### What you need to do
**A)** Copy word for word the stretch of the Nutch heap-space post from "You are viewing" through "for my error.".
**B)** Carry on the mailing-list post about the Nutch language-identifier error, starting right after its final line.

### Supplied passage
You are viewing a plain text version of this content. The canonical link for it is here.
Posted to user@nutch.apache.org by MilleBii <mi...@gmail.com> on 2009/07/16 22:53:55 UTC

java heap space problem when using the language identifier

I get more details now for my error.
What can I do about it, I have 4GB of memory, but it is not fully used (I
think).
I use cygwin/windows/local filesystem

java.lang.OutOfMemoryError: Java heap space
    at
org.apache.hadoop.mapred.MapTask$MapOutputBuffer.<init>(MapTask.java:498)
    at org.apache.hadoop.mapred.MapTask.run(MapTask.java:305)
    at
org.apache.hadoop.mapred.LocalJobRunner$Job.run(LocalJobRunner.java:138)

---------- Forwarded message ----------
From: MilleBii <mi...@gmail.com>
Date: 2009/7/15
Subject: Errorr when using language-identifier plugin ?
To: nutch-user@lucene.apache.org


I decided to add the language-identifier plugin... but I get the following
error when I start indexing my crawldb. Not really explicit.
 If I remove it works just fine. I tried on a smaller crawl database that I
use for testing and it works fine too.
Any idea where to look for ?


2009-07-15 16:19:54,875 WARN  mapred.LocalJobRunner - job_local_0001
2009-07-15 16:19:54,891 FATAL indexer.Indexer - Indexer:
java.io.IOException: Job failed!
    at org.apache.hadoop.mapred.JobClient.runJob(JobClient.java:1232)
    at org.apache.nutch.indexer.Indexer.index(Indexer.java:72)
    at org.apache.nutch.indexer.Indexer.run(Indexer.java:92)
    at org.apache.hadoop.util.ToolRunner.run(ToolRunner.java:65)

### Dataset rows

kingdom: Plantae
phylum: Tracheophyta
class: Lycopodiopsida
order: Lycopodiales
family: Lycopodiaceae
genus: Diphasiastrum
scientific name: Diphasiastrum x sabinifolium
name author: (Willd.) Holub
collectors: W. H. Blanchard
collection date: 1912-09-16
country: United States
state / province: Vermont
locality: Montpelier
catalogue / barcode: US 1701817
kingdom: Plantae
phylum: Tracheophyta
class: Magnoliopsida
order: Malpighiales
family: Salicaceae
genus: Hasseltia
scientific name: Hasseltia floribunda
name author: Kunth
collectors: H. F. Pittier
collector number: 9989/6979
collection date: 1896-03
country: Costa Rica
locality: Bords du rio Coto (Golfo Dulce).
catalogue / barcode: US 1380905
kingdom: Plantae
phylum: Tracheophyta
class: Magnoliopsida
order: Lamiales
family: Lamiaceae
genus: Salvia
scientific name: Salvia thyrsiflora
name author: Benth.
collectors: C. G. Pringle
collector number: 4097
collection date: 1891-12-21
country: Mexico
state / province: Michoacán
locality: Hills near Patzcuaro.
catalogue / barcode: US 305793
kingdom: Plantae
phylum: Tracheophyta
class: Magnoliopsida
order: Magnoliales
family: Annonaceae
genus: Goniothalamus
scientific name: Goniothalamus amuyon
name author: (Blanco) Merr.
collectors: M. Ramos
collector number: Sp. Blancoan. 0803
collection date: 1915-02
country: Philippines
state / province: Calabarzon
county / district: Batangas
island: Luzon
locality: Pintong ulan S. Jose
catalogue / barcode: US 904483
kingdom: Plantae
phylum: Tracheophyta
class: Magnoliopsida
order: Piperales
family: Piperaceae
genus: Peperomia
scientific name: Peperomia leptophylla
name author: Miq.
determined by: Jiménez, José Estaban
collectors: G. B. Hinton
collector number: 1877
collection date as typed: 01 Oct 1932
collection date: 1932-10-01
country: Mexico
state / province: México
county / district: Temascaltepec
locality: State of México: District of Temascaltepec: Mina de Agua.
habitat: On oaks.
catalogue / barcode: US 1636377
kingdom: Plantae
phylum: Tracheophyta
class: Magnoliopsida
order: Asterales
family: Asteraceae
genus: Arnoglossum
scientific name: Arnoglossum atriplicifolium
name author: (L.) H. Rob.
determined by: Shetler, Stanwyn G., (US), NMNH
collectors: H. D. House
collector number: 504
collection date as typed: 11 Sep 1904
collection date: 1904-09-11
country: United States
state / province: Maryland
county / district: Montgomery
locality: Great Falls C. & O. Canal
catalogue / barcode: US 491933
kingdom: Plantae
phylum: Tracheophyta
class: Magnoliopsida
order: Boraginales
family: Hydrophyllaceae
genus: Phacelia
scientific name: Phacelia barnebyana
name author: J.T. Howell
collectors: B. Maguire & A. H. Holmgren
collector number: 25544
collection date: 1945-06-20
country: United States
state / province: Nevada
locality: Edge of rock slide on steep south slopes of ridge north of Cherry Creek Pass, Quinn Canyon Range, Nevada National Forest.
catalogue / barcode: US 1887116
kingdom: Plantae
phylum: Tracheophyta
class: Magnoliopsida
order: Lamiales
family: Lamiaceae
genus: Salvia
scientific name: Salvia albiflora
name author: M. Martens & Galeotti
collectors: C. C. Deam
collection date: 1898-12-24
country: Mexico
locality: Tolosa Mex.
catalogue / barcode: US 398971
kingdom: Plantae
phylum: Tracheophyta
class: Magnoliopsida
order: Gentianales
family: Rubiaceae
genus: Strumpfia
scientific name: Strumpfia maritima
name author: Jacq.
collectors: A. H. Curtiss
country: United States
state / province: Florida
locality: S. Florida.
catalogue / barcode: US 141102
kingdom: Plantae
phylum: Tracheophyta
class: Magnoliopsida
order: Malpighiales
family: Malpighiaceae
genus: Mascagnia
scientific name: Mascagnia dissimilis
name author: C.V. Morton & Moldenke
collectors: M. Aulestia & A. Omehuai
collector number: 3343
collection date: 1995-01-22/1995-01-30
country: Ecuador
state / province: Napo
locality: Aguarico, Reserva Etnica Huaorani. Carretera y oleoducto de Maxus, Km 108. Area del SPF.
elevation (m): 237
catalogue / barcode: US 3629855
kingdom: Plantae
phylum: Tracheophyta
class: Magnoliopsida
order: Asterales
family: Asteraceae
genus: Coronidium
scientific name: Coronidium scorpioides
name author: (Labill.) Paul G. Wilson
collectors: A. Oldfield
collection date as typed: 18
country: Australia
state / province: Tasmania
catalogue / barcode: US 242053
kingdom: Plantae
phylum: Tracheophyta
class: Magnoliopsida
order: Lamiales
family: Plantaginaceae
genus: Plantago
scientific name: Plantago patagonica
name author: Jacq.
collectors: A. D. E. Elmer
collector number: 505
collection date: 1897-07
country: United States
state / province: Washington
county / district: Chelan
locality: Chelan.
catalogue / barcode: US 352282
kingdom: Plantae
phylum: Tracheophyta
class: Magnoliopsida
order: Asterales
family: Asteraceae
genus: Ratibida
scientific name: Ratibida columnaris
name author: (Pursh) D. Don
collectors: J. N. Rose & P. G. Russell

### Answers to the problems
**A)**
You are viewing a plain text version of this content. The canonical link for it is here.
Posted to user@nutch.apache.org by MilleBii <mi...@gmail.com> on 2009/07/16 22:53:55 UTC

java heap space problem when using the language identifier

I get more details now for my error.

**B)**
    at org.apache.nutch.indexer.Indexer.main(Indexer.java:101)



-- 
-MilleBii-



-- 
-MilleBii-

Re: java heap space problem when using the language identifier

Posted by Doğacan Güney <do...@gmail.com>.
On Sat, Jul 18, 2009 at 00:02, MilleBii<mi...@gmail.com> wrote:
> Looks great my indexing is now working and I observe a constant memory usage
> instead of the ever-growing slope. Thx a lot, why is this patch not in the
> standard build ?
>

Because I never tested it very well so I never got to commit the
patch. I will try to
review it before 1.1 and hopefully include it in next release.

Anyway, I am glad it solves your problem.

> I just get some weird message in ANT/eclipse
>      [jar] Warning: skipping jar archive
> C:\xxx\workspace\nutch\build\nutch-extensionpoints\nutch-extensionpoints.jar
> because no files were included.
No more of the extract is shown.